(Problem): Write out, unchanged, the lines from the one holding "And make sure" through the last line, inclusive.
******
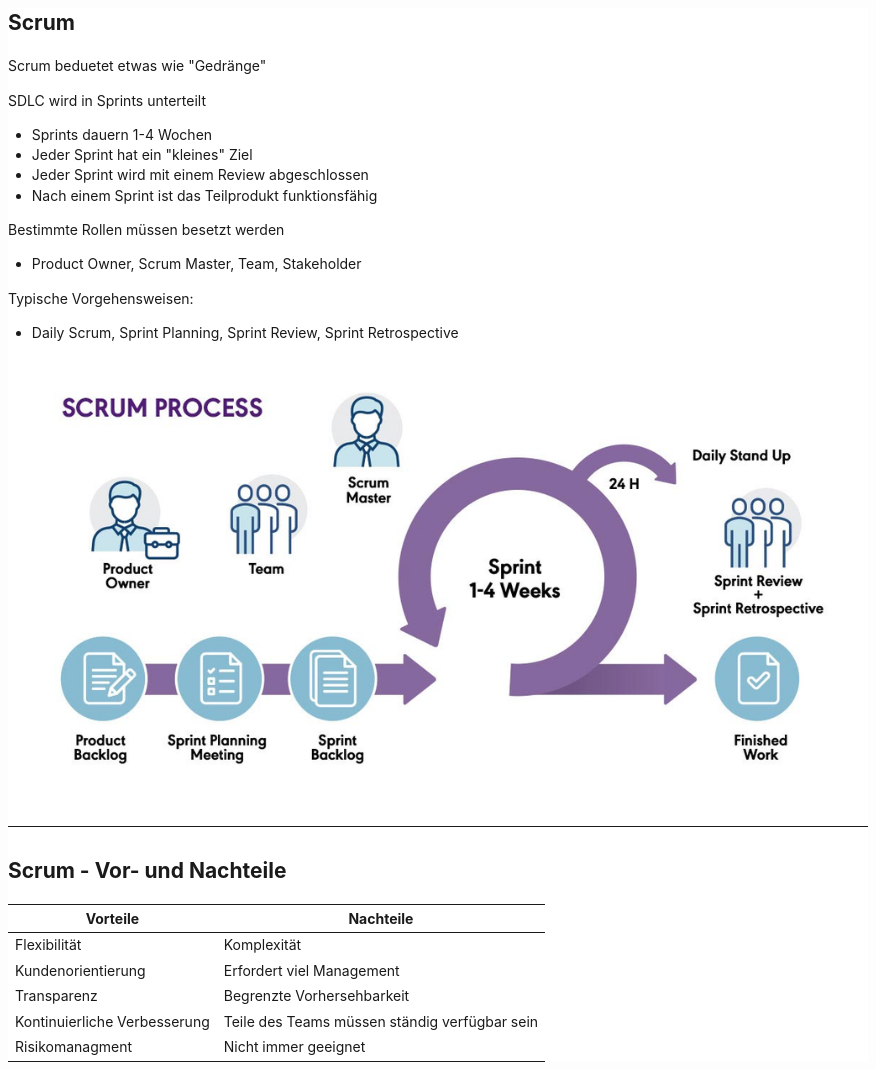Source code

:
## Scrum

Scrum beduetet etwas wie "Gedränge"

SDLC wird in Sprints unterteilt

- Sprints dauern 1-4 Wochen
- Jeder Sprint hat ein "kleines" Ziel
- Jeder Sprint wird mit einem Review abgeschlossen
- Nach einem Sprint ist das Teilprodukt funktionsfähig

Bestimmte Rollen müssen besetzt werden

- Product Owner, Scrum Master, Team, Stakeholder

Typische Vorgehensweisen:

- Daily Scrum, Sprint Planning, Sprint Review, Sprint Retrospective

![:scale 45%](media/scrum.jpg)

---

## Scrum - Vor- und Nachteile

Vorteile | Nachteile
--- | ---
Flexibilität | Komplexität
Kundenorientierung | Erfordert viel Management
Transparenz | Begrenzte Vorhersehbarkeit
Kontinuierliche Verbesserung | Teile des Teams müssen ständig verfügbar sein
Risikomanagment | Nicht immer geeignet

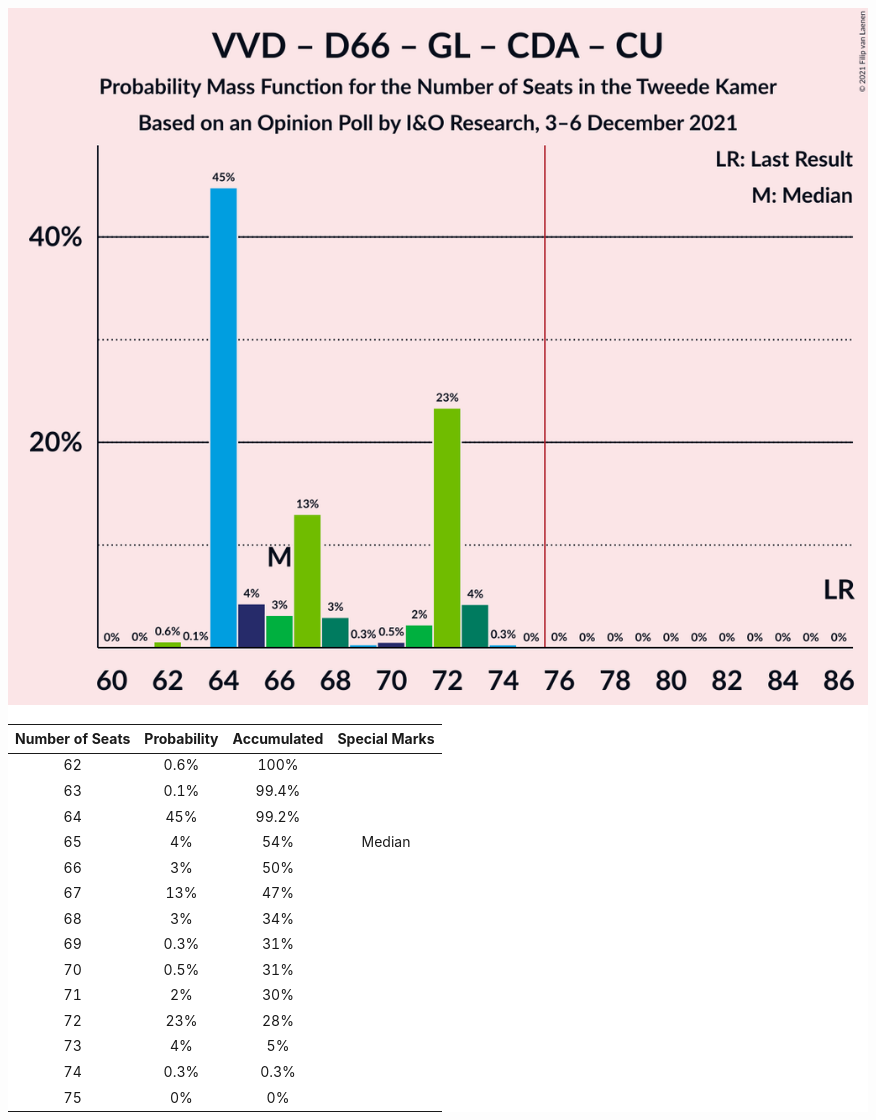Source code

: ![Graph with seats probability mass function not yet produced](2021-12-06-IOResearch-coalitions-seats-pmf-vvd–d66–gl–cda–cu.png "Seats Probability Mass Function")

| Number of Seats | Probability | Accumulated | Special Marks |
|:---------------:|:-----------:|:-----------:|:-------------:|
| 62 | 0.6% | 100% |  |
| 63 | 0.1% | 99.4% |  |
| 64 | 45% | 99.2% |  |
| 65 | 4% | 54% | Median |
| 66 | 3% | 50% |  |
| 67 | 13% | 47% |  |
| 68 | 3% | 34% |  |
| 69 | 0.3% | 31% |  |
| 70 | 0.5% | 31% |  |
| 71 | 2% | 30% |  |
| 72 | 23% | 28% |  |
| 73 | 4% | 5% |  |
| 74 | 0.3% | 0.3% |  |
| 75 | 0% | 0% |  |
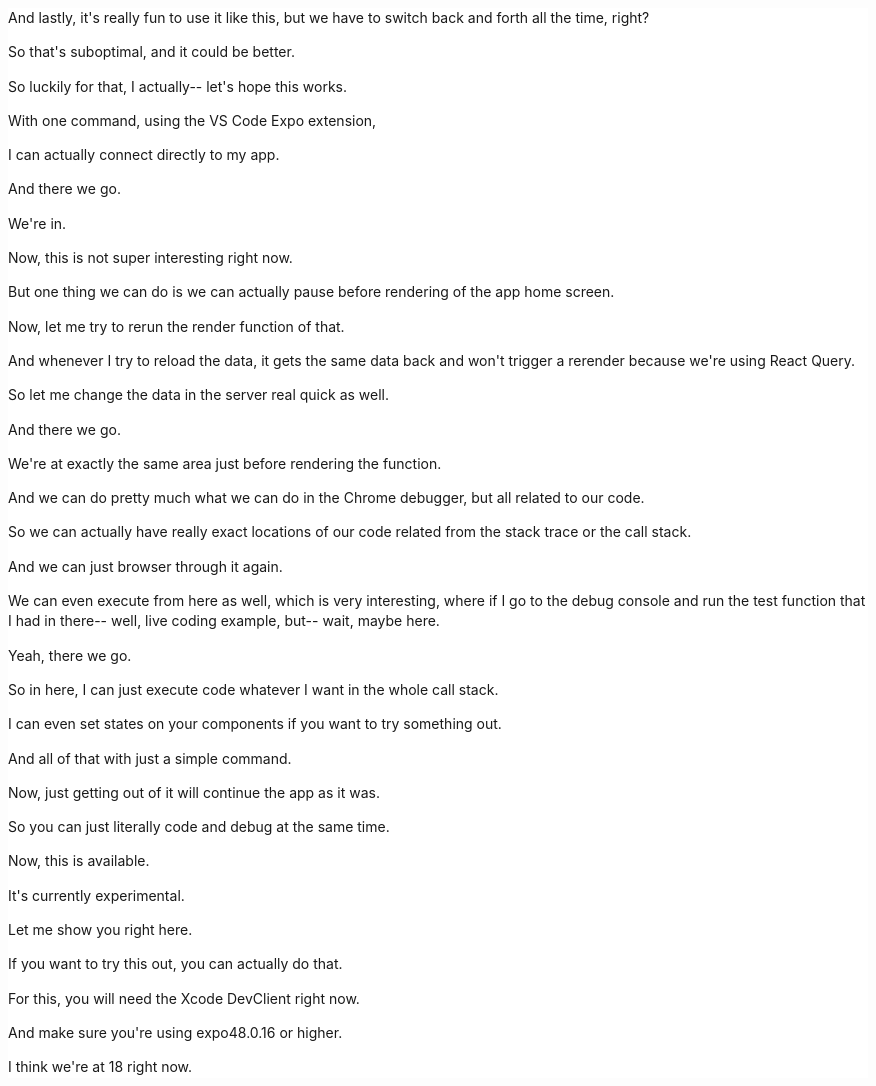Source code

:And lastly, it's really fun to use it like this, but we have to switch back and forth all the time, right?

So that's suboptimal, and it could be better.

So luckily for that, I actually-- let's hope this works.

With one command, using the VS Code Expo extension,

I can actually connect directly to my app.

And there we go.

We're in.

Now, this is not super interesting right now.

But one thing we can do is we can actually pause before rendering of the app home screen.

Now, let me try to rerun the render function of that.

And whenever I try to reload the data, it gets the same data back and won't trigger a rerender because we're using React Query.

So let me change the data in the server real quick as well.

And there we go.

We're at exactly the same area just before rendering the function.

And we can do pretty much what we can do in the Chrome debugger, but all related to our code.

So we can actually have really exact locations of our code related from the stack trace or the call stack.

And we can just browser through it again.

We can even execute from here as well, which is very interesting, where if I go to the debug console and run the test function that I had in there-- well, live coding example, but-- wait, maybe here.

Yeah, there we go.

So in here, I can just execute code whatever I want in the whole call stack.

I can even set states on your components if you want to try something out.

And all of that with just a simple command.

Now, just getting out of it will continue the app as it was.

So you can just literally code and debug at the same time.

Now, this is available.

It's currently experimental.

Let me show you right here.

If you want to try this out, you can actually do that.

For this, you will need the Xcode DevClient right now.

And make sure you're using expo48.0.16 or higher.

I think we're at 18 right now.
******
(Result of the exercise):
And make sure you're using expo48.0.16 or higher.

I think we're at 18 right now.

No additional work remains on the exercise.